We save the results.

[17]:

with open('training.pkl', 'wb') as f:
    pickle.dump(res, f)

Display¶

[18]:

plt.figure(figsize=(10,5))
for i, agg in enumerate(list_agg):
    plt.plot([x+20 for x in train_size], res[i], "o-", color=colors[agg.name],
             label=handles[agg.name], linewidth=2, markersize=2)

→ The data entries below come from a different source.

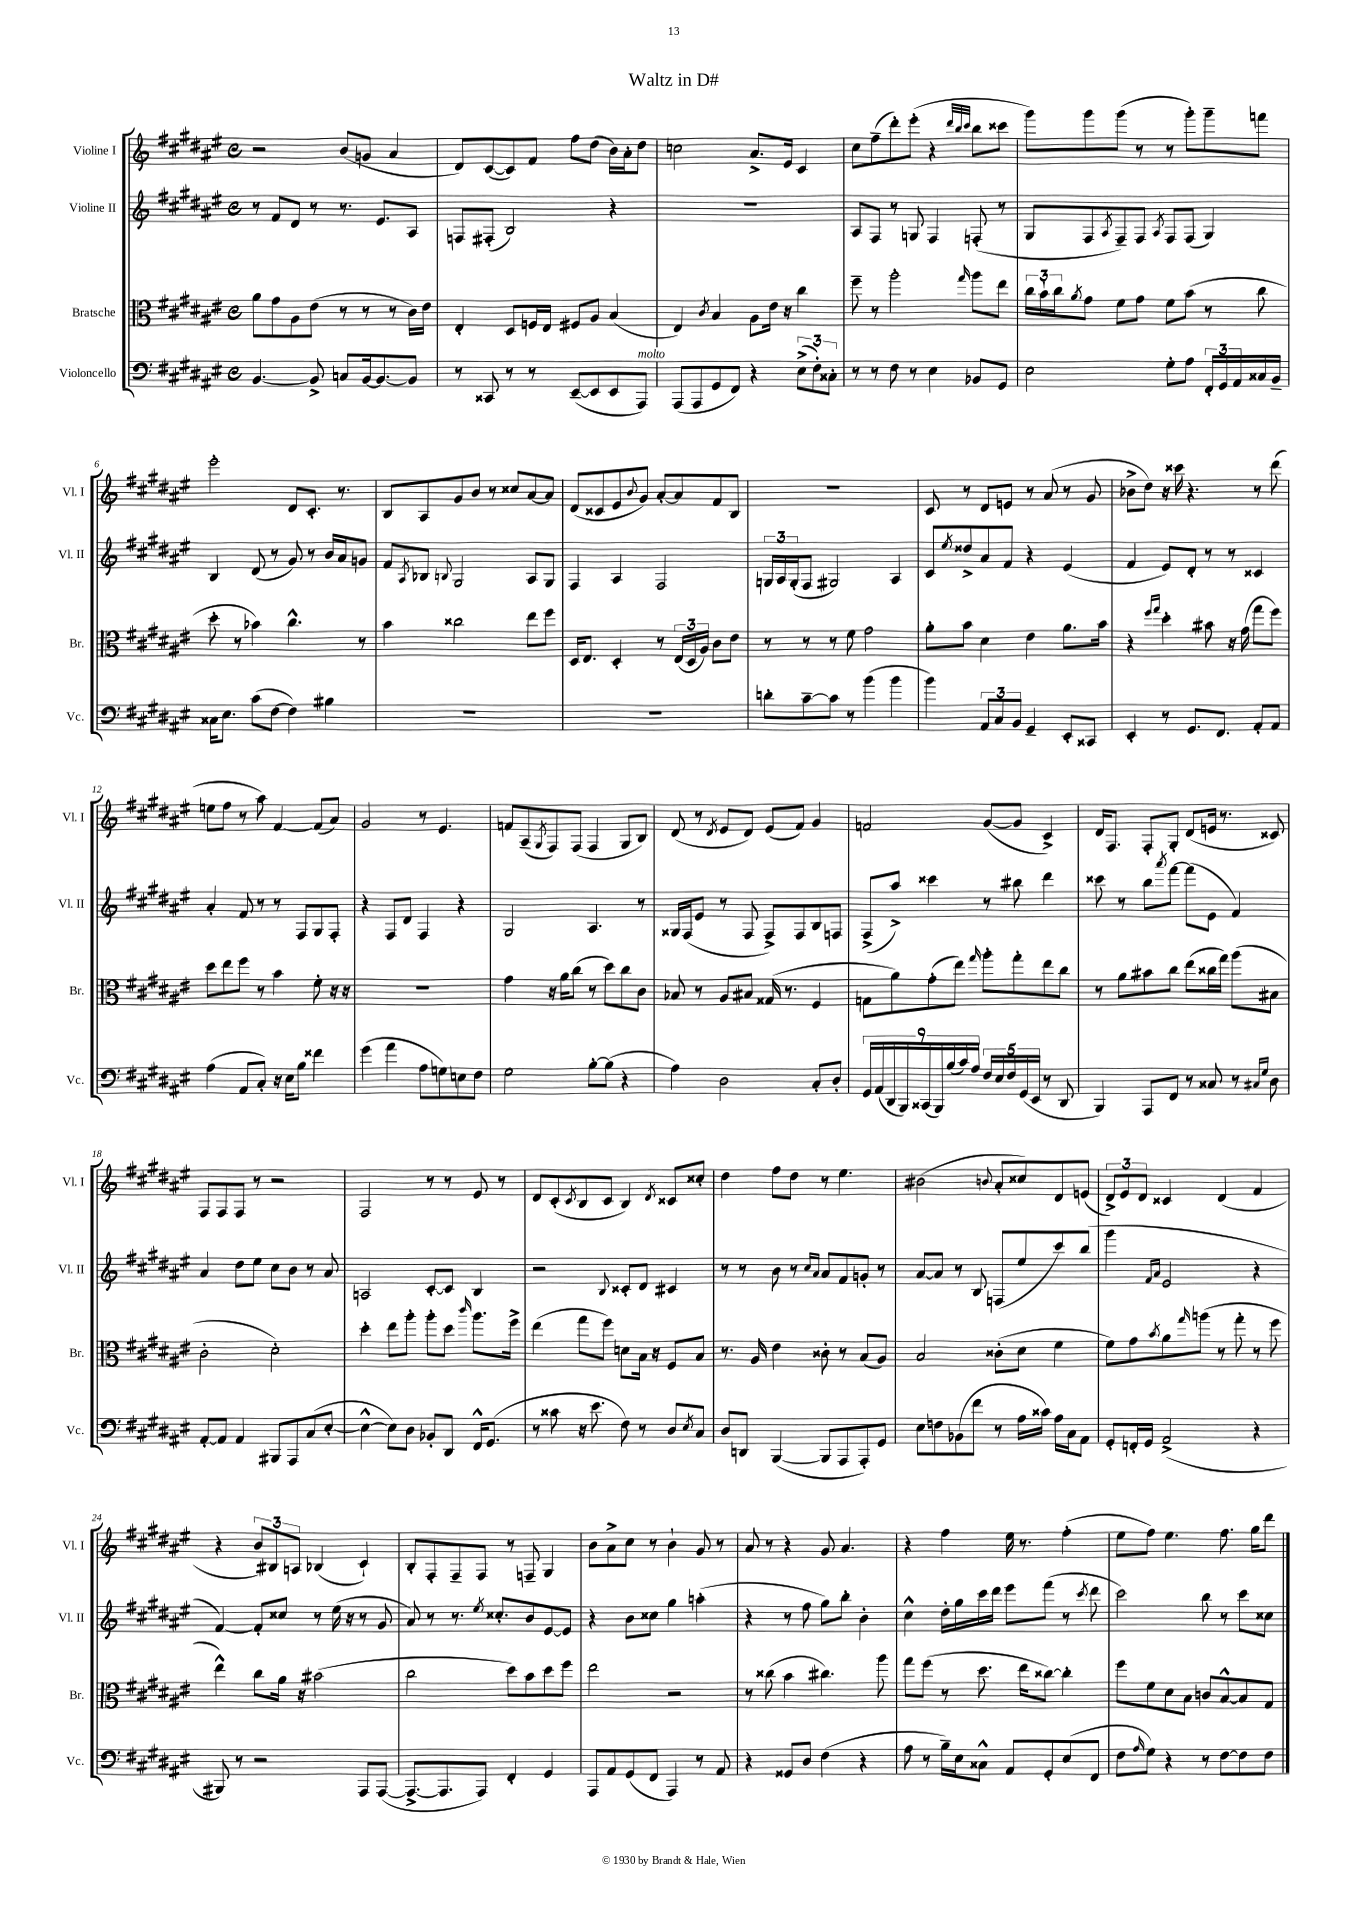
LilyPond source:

\header { title = "Waltz in D#" }
<<
\new StaffGroup <<
\new Staff = "s0" \with { instrumentName = "Violine I" shortInstrumentName = "Vl. I" } {
    \clef treble \key fis \major \defaultTimeSignature \time 4/4
    r2 b'8( g'8 ais'4 |
    dis'8) cis'8~( cis'8) fis'8 fis''8 dis''8( b'16) ais'16-. dis''8 |
    c''2 ais'8.-> eis'16 cis'4 |
    cis''8 fis''8--( dis'''8-.) eis'''8-.( r4 \grace { dis'''32 b''32 cis'''32 } b''8 cisis'''8 |
    gis'''8) gis'''8 gis'''8( r8 r8 gis'''8-.) gis'''8-- f'''8 |
    eis'''2-. dis'8 cis'8.-. r8. |
    b8 ais8 gis'8 b'8 r8 cisis''8 ais'8~ ais'8 |
    dis'8( cisis'8 eis'8 \appoggiatura { b'8 } gis'8) ais'8~-. ais'8 fis'8 b8 |
    R1 |
    cis'8 r8 dis'8 e'8 r8 ais'8( r8 gis'8 |
    bes'8-> dis''8) r16 cisis'''16 r4. r8 dis'''8( |
    e''8 fis''8 r8 ais''8) fis'4~ fis'8( ais'8) |
    gis'2 r8 eis'4. |
    f'8 ais8--( \acciaccatura { gis8 } fis8) fis8( fis4 gis8 b8) |
    dis'8( r8 \acciaccatura { dis'8 } eis'8 dis'8) eis'8( fis'8) gis'4 |
    f'2 gis'8~( gis'8 cis'4->) |
    dis'16 fis8. fis8-. gis8-. dis'8( e'16 r8. cisis'8) |
    fis8 fis8 fis8 r8 r2 |
    fis2 r8 r8 eis'8 r8 |
    dis'8 cis'8-.( \acciaccatura { cis'8 } b8 cis'8 b4) \acciaccatura { dis'8 } cisis'8 cisis''8-. |
    dis''4 fis''8 dis''8 r8 eis''4. |
    bis'2( \appoggiatura { b'8 } ais'8-. cisis''8) dis'8 e'8( |
    \tuplet 3/2 { dis'8->) eis'8 dis'8 } cisis'4 dis'4( fis'4 |
    r4 \tuplet 3/2 { b'8) bis8 a8 } bes4( cis'4-!) |
    b8-. fis8-. fis8-- fis8 r8 f8-- gis4 |
    b'8 ais'8-> cis''8 r8 b'4-! gis'8 r8 |
    ais'8 r8 r4 gis'8 ais'4. |
    r4 fis''4 eis''16 r8. fis''4-.( |
    eis''8 fis''8) eis''4. fis''8. gis''16 dis'''8 \bar "|." |
}
\new Staff = "s1" \with { instrumentName = "Violine II" shortInstrumentName = "Vl. II" } {
    \clef treble \key fis \major \defaultTimeSignature \time 4/4
    r8 fis'8 dis'8 r8 r8. eis'8. ais8 |
    f8 fis8-.( b2) r4 |
    R1 |
    ais8 fis8 r8 g8 fis4 f8-.( r8 |
    gis8 fis8 \acciaccatura { ais8 } fis8--) fis8 \acciaccatura { ais8 } fis8 fis8( gis4) |
    b4 dis'8( r8 gis'8) r8 b'16 ais'16 g'8 |
    fis'8 \acciaccatura { ais8 } bes8 \appoggiatura { b8 } gis2 ais8 gis8 |
    fis4 ais4 fis2 |
    \tuplet 3/2 { g16 ais16 g16-.( } fis8 gis2) ais4 |
    cis'8 \acciaccatura { eis''8 } disis''8-> ais'8 fis'8 r4 eis'4( |
    fis'4 eis'8) dis'8-. r8 r8 cisis'4 |
    ais'4-. fis'8 r8 r8 fis8 gis8 fis8-. |
    r4 fis8 dis'8 fis4 r4 |
    gis2 ais4. r8 |
    gisis16 fis16( eis'8 r8 fis8 fis8->) fis8 b8 f8 |
    fis8->( ais''8->) cisis'''4 r8 bis''8 dis'''4 |
    cisis'''8 r8 b''8 \acciaccatura { ais'''8 } fis'''8~ fis'''8( eis'8 fis'4) |
    ais'4 dis''8 eis''8 cis''8 b'8 r8 ais'8 |
    a2 cis'8~-. cis'8 b4 |
    r2 \appoggiatura { b8 } cisis'8-. dis'8 cis'4 |
    r8 r8 b'8 r8 \grace { cis''16 ais'16 } ais'8 fis'8 g'8-. r8 |
    ais'8~ ais'8 r8 b8 f8( eis''8 cis'''8) b''8( |
    gis'''4 \grace { fis'16 ais'16 } eis'2 r4 |
    fis'4~) fis'8-. cisis''8 r8 eis''16( r16 r8 gis'8 |
    ais'8) r8 r8. \acciaccatura { eis''8 } cisis''8.-. b'8 eis'8~ eis'8 |
    r4 b'8 cisis''8 gis''4 a''4-.( |
    r4 r8 fis''8 gis''8) b''8-. b'4-. |
    cis''4-^ dis''16-. gis''16 cis'''16 dis'''16 eis'''8 fis'''8( r8 \acciaccatura { cis'''8 } dis'''8 |
    cis'''2) b''8 r8 cis'''8 cisis''8 \bar "|." |
}
\new Staff = "s2" \with { instrumentName = "Bratsche" shortInstrumentName = "Br." } {
    \clef alto \key fis \major \defaultTimeSignature \time 4/4
    ais'8 gis'8 ais8 eis'8( r8 r8 r8 cis'16) eis'16 |
    eis4-. dis8 f16 eis16 fis8 ais8 b4( |
    eis4) \acciaccatura { cis'8 } b4 ais8 eis'16 r16 cis''4 |
    fis''8-- r8 ais''2-. \grace { gis''16 } ais''8 eis''8 |
    \tuplet 3/2 { cis''16 b'16-! cis''16 } \acciaccatura { ais'8 } gis'8 fis'8 gis'8 fis'8 b'8( r8 cis''8 |
    dis''8-. r8 bes'4) cis''4.-^ r8 |
    b'4 cisis''2 eis''8 fis''8 |
    dis16 eis8. dis4-. r8 \tuplet 3/2 { eis16( dis16 ais16) } cis'8 eis'8 |
    r8 r8 r8 fis'8 gis'2 |
    ais'8-. b'8 dis'4 eis'4 ais'8. b'16 |
    r4 \grace { fis''16 gis''16 } dis''4-. bis'8 r16 gis'16( gis''8 fis''8) |
    dis''8 eis''8 fis''8 r8 b'4 fis'8-. r16 r16 |
    R1 |
    gis'4 r16 ais'16 cis''8( r8 dis''8) cis''8 cis'8 |
    bes8 r8 ais8 bis8 gisis16( r8. fis4 |
    g8 ais'8) gis'8-.( eis''8) \grace { gis''16 } ais''8-. gis''8-. eis''8 cis''8 |
    r8 ais'8 bis'8 cis''8 eis''8( cisis''16 gis''16) ais''8( bis8 |
    cis'2-. dis'2-.) |
    dis''4-. eis''8 ais''8-. ais''8-. dis''8 \grace { cis'''16 } ais''8. fis''16-> |
    eis''4( gis''8 fis''8) d'8 b16 r16 fis8 b8 |
    r8. ais16 eis'4 cisis'8-. r8 b8( ais8) |
    b2 cisis'8-.( dis'8 fis'4 |
    fis'8) gis'8 \acciaccatura { b'8 } ais'8 \grace { gis''16 } a''8( r8 gis''8-. r8 fis''8 |
    eis''4-^) cis''8 ais'16 r16 bis'2( |
    cis''2 dis''8) b'8 dis''8 fis''8 |
    eis''2 r2 |
    r8 cisis''8( b'4 cis''4.) ais''8 |
    gis''8 fis''8( r8 dis''8. eis''16 cisis''8~) cisis''4-. |
    fis''8 fis'8 dis'8 b8 c'8 b8~-^ b8 gis8 \bar "|." |
}
\new Staff = "s3" \with { instrumentName = "Violoncello" shortInstrumentName = "Vc." } {
    \clef bass \key fis \major \defaultTimeSignature \time 4/4
    b,4.~ b,8-> c8 b,16~ b,8.~ b,8 |
    r8 cisis,8 r8 r8 eis,8~--( eis,8 eis,8 ais,,8^\markup { \italic "molto" }) |
    ais,,8( ais,,8 gis,8 fis,8) r4 \tuplet 3/2 { eis8->( fis8-.) cisis8-. } |
    r8 r8 fis8 r8 eis4 bes,8 gis,8 |
    eis2 gis8-. ais8 \tuplet 3/2 { fis,16-. gis,16 ais,16 } cisis16 b,16-- |
    cisis16 eis8. cis'8( fis8~ fis4) bis4 |
    R1 |
    R1 |
    d'8-. cis'8~-- cis'8 r8 b'4( b'4 |
    b'4) \tuplet 3/2 { ais,8 cis8 b,8 } gis,4-- eis,8-. cisis,8 |
    eis,4-. r8 gis,8. fis,8. ais,8-. ais,8 |
    ais4( ais,8 cis8-.) r16 eis16 b8 fisis'4 |
    gis'4( ais'4 ais8 g8) e8 fis8 |
    gis2 b8~-. b8( r4 |
    ais4) dis2 cis8-. dis8-. |
    \tuplet 9/8 { gis,16 ais,16( dis,16 b,,16) cisis,16( b,,16) b16( cis'16) ais16 } \tuplet 5/4 { fis16 eis16 fis16 gis,16( eis,16 } r8 dis,8 |
    b,,4) ais,,8 fis,8 r8 cisis8 r8 \grace { cis16 gis16 } dis8 |
    ais,8~-. ais,8 ais,4 bis,,8 ais,,8 cis8( eis8~-. |
    eis4~-^ eis8) dis8 bes,8-. dis,8 fis,16-^ gis,8.( |
    r8 cisis'8 r16 eis'8. fis8) r8 dis8 \acciaccatura { eis8 } cis8 |
    dis8 d,8 b,,4~( b,,8 ais,,8 ais,,8-.) gis,8 |
    eis8 f8 bes,8( fis'8 r8 ais16 cisis'16) ais16 cis16 ais,8 |
    gis,8-. f,16-. gis,16 ais,2->( r4 |
    bis,,8) r8 r2 ais,,8 ais,,8~( |
    ais,,8.~-> ais,,8. ais,,8) fis,4-. gis,4 |
    ais,,8 ais,8 gis,8( fis,8 ais,,4) r8 ais,8 |
    r4 gisis,8 dis8 fis4( r4 |
    ais8 r8 b16--) eis16 cisis8-^ ais,8 gis,8-. eis8( fis,8 |
    fis8 \grace { ais16 } gis8) r4 r8 fis8~ fis8 fis8 \bar "|." |
}
>>
>>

for i, agg in enumerate(list_agg):
    plt.plot([x+20 for x in train_size], [res[i][0]]*len(train_size), "--",
             color=colors[agg.name[:2]], label=handles[agg.name[:2]])


plt.legend()
plt.xlabel("Size of the training set\\\\(including candidates from the current decision)")
plt.ylabel("Average relative utility")
plt.xscale("log")
plt.xticks([x+20 for x in train_size], [x+20 for x in train_size])
plt.yticks([0.8,0.85,0.9,0.95], [0.8,0.85,0.9,0.95])
plt.xlim(20,1260)
# plt.ylim(0.5)
plt.grid()
tikzplotlib.save("training.tex")
# save figure
plt.savefig("training.png", dpi=300)
plt.show()

../_images/ijcai_2_numerical_parameters_39_0.png

We can see that, at least in the reference scenario, EV+ doesn’t actually need to be trained. PL+ does.